*Dataset records*
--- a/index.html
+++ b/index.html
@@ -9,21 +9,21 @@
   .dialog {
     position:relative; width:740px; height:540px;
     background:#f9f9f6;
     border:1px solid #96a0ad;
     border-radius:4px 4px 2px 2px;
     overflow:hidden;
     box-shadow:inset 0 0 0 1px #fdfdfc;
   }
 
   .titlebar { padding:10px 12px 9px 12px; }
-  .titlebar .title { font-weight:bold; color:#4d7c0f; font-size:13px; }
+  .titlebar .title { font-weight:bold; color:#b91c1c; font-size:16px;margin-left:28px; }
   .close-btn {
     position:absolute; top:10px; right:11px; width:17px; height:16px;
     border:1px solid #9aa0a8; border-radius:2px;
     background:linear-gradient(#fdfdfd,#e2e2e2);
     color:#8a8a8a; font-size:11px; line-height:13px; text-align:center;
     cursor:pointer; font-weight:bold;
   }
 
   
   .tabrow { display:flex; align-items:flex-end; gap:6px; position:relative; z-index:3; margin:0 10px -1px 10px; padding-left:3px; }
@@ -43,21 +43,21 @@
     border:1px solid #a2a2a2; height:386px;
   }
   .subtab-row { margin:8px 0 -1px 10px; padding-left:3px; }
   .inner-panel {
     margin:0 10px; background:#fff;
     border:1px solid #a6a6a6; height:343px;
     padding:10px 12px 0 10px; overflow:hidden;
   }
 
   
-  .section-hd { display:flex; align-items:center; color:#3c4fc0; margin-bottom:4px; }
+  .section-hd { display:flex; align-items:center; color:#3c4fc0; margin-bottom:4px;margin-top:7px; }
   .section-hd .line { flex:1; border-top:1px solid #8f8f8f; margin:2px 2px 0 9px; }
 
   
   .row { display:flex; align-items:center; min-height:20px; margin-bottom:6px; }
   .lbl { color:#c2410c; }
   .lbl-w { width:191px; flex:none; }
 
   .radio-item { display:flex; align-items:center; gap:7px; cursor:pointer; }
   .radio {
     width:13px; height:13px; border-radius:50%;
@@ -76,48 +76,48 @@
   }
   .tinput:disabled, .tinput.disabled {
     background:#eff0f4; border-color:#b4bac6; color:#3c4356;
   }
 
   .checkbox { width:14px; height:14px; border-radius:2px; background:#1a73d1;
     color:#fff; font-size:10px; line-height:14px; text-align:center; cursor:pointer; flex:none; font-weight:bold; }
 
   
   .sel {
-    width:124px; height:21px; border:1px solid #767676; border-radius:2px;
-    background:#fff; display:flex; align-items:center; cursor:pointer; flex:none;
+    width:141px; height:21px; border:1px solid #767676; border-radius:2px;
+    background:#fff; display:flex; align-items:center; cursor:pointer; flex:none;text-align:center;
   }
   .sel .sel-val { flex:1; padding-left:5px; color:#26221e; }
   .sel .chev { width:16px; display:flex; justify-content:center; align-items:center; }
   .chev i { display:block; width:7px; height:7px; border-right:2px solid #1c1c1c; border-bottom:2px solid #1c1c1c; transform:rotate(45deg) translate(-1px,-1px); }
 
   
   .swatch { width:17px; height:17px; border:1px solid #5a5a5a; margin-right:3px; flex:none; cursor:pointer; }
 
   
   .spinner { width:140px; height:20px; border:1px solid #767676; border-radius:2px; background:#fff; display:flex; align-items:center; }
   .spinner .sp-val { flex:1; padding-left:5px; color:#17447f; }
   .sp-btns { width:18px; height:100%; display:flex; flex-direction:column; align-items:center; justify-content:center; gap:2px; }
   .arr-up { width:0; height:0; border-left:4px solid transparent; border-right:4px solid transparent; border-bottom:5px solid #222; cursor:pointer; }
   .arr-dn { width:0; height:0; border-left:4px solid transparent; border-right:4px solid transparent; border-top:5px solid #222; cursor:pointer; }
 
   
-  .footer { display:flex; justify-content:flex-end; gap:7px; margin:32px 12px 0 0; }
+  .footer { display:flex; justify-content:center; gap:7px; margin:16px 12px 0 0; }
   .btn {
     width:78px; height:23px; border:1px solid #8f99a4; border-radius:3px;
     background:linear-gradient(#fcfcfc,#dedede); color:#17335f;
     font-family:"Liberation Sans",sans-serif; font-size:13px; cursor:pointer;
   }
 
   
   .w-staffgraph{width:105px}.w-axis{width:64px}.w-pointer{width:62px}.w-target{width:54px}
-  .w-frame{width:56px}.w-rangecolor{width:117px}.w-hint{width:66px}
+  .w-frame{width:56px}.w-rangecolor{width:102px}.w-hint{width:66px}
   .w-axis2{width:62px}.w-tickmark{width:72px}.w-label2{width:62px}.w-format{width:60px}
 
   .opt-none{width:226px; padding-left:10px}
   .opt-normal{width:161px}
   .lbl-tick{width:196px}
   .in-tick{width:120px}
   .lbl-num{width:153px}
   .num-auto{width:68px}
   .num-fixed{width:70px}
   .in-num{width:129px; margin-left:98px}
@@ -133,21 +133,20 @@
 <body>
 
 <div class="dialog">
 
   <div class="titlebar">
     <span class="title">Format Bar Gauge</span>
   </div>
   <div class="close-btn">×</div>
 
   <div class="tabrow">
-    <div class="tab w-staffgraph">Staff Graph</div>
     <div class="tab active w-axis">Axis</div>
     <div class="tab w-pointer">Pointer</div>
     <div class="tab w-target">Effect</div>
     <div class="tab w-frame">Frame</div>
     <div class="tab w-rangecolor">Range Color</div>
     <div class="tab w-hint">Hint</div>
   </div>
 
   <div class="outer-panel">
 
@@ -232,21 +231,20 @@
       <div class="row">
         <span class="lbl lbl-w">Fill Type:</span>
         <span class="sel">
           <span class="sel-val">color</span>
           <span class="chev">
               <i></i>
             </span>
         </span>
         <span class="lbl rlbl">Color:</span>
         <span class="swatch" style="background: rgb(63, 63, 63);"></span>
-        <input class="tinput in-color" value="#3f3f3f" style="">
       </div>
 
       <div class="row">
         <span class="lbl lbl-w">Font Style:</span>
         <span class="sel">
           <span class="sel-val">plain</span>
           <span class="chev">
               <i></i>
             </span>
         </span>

--

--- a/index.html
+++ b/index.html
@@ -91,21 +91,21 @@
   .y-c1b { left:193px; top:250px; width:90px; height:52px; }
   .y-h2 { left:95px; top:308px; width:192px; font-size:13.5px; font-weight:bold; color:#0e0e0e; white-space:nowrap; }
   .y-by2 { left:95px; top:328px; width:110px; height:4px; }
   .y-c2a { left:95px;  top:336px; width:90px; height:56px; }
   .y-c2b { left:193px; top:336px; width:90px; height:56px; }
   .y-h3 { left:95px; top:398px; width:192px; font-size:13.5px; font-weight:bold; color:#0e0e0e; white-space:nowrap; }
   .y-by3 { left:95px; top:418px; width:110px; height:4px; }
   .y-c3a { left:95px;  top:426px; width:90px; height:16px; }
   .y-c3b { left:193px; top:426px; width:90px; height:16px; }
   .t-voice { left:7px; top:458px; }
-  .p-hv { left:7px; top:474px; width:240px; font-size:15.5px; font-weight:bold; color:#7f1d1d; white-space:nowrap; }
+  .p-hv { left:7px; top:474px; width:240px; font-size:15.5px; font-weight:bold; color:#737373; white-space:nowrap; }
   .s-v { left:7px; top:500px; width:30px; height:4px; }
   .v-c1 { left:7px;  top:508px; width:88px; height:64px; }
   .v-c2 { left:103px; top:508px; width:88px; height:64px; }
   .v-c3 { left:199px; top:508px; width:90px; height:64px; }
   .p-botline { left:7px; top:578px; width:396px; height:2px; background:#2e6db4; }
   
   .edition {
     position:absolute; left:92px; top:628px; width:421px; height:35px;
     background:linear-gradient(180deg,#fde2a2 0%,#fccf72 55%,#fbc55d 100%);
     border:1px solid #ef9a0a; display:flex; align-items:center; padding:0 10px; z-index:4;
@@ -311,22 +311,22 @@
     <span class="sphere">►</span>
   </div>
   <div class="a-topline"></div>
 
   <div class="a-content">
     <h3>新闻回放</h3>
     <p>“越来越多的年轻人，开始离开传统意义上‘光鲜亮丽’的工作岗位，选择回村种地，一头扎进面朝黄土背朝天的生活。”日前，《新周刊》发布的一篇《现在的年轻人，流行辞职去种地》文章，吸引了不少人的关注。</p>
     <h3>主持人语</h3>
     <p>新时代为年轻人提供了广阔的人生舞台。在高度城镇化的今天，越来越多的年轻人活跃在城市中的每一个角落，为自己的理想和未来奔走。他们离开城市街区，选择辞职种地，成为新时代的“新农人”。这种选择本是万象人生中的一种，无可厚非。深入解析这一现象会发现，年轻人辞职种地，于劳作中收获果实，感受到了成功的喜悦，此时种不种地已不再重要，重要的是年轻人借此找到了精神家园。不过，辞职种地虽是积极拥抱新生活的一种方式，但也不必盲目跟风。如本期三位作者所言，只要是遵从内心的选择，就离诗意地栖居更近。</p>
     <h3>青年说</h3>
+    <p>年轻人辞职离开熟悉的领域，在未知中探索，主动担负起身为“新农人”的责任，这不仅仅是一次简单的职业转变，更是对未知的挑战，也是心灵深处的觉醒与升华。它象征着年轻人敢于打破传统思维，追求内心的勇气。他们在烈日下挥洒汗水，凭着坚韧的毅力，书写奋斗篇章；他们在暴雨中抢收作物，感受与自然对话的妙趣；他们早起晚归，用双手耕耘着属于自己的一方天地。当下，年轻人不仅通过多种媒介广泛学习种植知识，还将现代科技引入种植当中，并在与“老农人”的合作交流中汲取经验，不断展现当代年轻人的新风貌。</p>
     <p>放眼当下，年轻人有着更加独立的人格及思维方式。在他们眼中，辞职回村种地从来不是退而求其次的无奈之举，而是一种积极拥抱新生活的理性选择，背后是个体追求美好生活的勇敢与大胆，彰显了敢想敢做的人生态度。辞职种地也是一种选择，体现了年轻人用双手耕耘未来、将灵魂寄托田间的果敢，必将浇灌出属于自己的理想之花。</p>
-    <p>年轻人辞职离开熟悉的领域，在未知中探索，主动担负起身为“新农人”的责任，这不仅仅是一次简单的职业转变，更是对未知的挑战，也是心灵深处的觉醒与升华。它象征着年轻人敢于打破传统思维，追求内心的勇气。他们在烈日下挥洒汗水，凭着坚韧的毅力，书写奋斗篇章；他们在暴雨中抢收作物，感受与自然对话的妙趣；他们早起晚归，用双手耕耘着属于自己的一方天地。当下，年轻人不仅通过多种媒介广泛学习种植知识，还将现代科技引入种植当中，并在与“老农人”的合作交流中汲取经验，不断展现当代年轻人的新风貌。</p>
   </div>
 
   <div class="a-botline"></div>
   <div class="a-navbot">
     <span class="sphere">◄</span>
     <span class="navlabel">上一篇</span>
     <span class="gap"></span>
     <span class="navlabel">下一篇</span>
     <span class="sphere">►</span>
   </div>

*Exercise goal*
The answer must be a single number: how many lines above contain the word "transparent".

*Answer box*
2